→ Spatial grounding data
━━━

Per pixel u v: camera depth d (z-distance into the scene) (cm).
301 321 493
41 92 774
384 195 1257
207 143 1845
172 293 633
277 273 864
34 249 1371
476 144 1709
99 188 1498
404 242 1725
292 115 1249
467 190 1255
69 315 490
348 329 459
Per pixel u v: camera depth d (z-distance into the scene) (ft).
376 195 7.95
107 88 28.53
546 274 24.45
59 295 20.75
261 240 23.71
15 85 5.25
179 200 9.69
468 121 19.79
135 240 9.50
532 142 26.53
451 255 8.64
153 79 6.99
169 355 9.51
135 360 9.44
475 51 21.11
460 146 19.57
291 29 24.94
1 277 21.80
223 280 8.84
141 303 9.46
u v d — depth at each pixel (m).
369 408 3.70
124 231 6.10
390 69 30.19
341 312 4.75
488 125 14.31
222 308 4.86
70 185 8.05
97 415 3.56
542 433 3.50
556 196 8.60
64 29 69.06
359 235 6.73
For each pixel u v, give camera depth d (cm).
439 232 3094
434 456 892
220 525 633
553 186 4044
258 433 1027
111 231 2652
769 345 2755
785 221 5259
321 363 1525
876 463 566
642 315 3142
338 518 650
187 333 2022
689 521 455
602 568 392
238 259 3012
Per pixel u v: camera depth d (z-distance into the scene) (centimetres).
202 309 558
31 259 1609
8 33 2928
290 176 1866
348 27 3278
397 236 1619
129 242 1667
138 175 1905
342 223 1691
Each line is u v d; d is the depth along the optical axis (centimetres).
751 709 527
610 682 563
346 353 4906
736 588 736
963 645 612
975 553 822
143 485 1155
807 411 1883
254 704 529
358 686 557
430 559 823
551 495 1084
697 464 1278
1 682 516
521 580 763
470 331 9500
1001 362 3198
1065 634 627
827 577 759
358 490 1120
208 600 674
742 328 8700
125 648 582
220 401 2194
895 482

━━━

→ PROBLEM TO WORK ON
Among the entries, how many lines hold the word "centimetres"? Please answer with only that number.

→ THE ANSWER
2